A “mass layoff” is defined as the following:


[…] a reduction in force which first, is not the result of a plant closing and second, results in an employment loss at the single site of employment during any 30-day period for:

  • At least 33% of the active employees, excluding part-time employees, and
  • At least 50 employees, excluding part-time employees.

Where 500 or more employees (excluding part-time employees) are affected, the 33% requirement does not apply, and notice is required if the other criteria are met. Plant closings involve employment loss that results from the shutdown of one or more distinct units within a single site or the entire site. A mass layoff involves employment loss, regardless of whether one or more units are shut down at the site.
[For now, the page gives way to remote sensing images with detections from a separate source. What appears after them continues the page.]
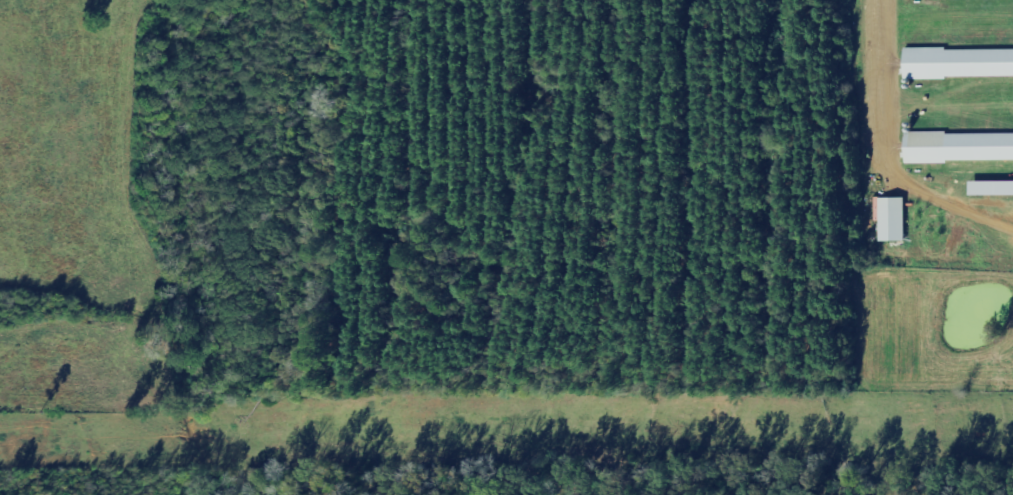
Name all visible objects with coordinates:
building: (960, 65)
building: (960, 148)
road: (891, 151)
building: (994, 190)
building: (894, 221)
If an employer meets the definitional requirements set forth above, it must provide notice to its employees. Although there is no set form of notice, it must be in writing, and the content of the notice will depend on to whom the notice is sent. For example, if the notice is sent to the representative(s) of the affected employees, it must contain the following:

  • Name and address of the employment site where the plant closing or mass layoff will occur, and the name and telephone number of a company official to contact for further information;
  • Statement as to whether the planned action is expected to be permanent or temporary and, if the entire plant is to be closed, a statement to that effect;
  • Expected date of the first separation and the anticipated schedule for making separations; and
  • Job titles of positions to be affected and the names of the workers currently holding affected jobs.

If the notice is sent directly to the affected employees, it must be in a language understandable to the employees and contain the following:

  • Statement as to whether the planned action is expected to be permanent or temporary and, if the entire plant is to be closed, a statement to that effect;
  • Expected date when the plant closing or mass layoff will commence and the expected date when the individual employee will be separated;
  • An indication whether or not bumping rights exist; and
  • Name and telephone number of a company official to contact for further information.
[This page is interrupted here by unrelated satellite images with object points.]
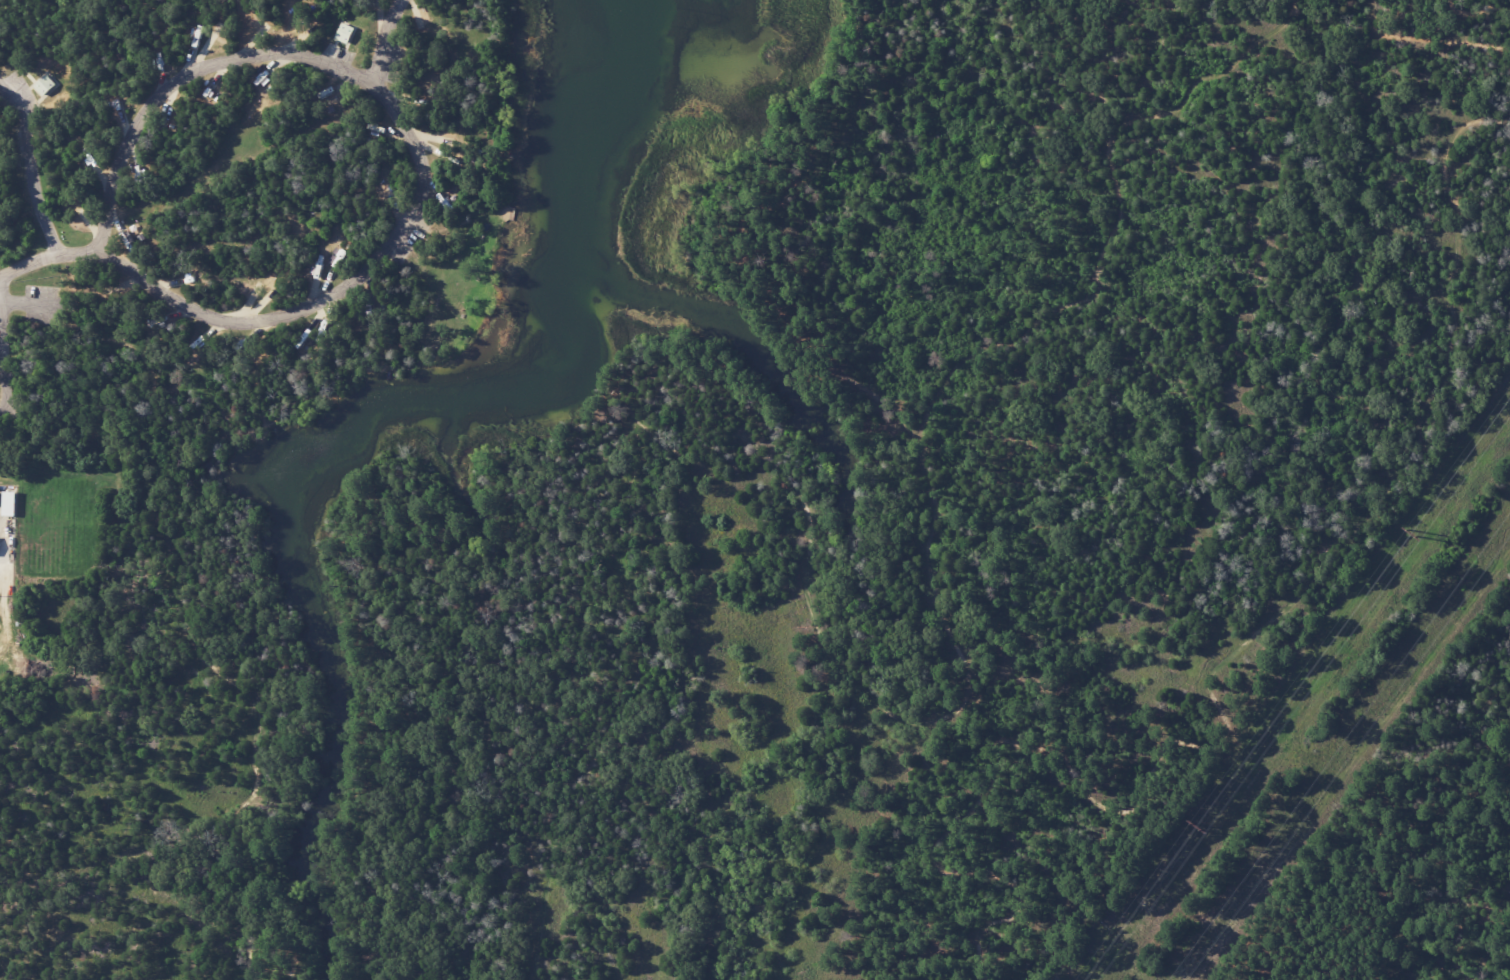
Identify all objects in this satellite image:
building: (343, 33)
road: (1432, 40)
road: (390, 42)
building: (44, 85)
road: (401, 127)
road: (35, 173)
road: (47, 255)
road: (2, 374)
road: (935, 419)
road: (750, 461)
power tower: (1412, 533)
road: (162, 581)
road: (1220, 668)
power tower: (1196, 829)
The WARN Act does not supersede an agreement or other laws that require the employer to provide notice sooner or under different circumstances. For example, there are several states that have WARN Act equivalents (often referred to as mini-WARN Acts). These states include California, Illinois, Maryland, New Jersey, New York, Tennessee and Wisconsin. If the stations being sold are located in one of these states, the seller/employer should confirm that its state's mini-WARN Act is no more stringent than the WARN Act (for example, New York's mini-WARN Act covers employers with 50 or more full-time workers in New York State and the employer must provide 90 days notice to the affected employees).

The WARN Act (and the mini-WARN Acts) is applicable to employers in all industries; however, there are considerations broadcasters, in particular, should think about in the context of the sale of stations. For example, given the sometimes uncertain timing of the FCC consent (due to petitions, complaints, etc.), when should an employer send the 60-day notice to its employees? One way a seller/employer may protect itself is to build a provision into the purchase and sale agreement that states the seller may postpone closing without liability until the applicable notice period under the WARN Act has expired. Also, the hiring process by the buyer may need to be completed sooner rather than later so the employer has at least 60 days prior to the closing to provide the WARN Act notice to the employees the buyer will not retain. This issue may also be addressed in the purchase and sale agreement by providing that the buyer will offer employment to all of the seller's employees. Another consideration, although more of a business consideration than a legal one, is how the seller/employer should handle its employees if the closing does not occur.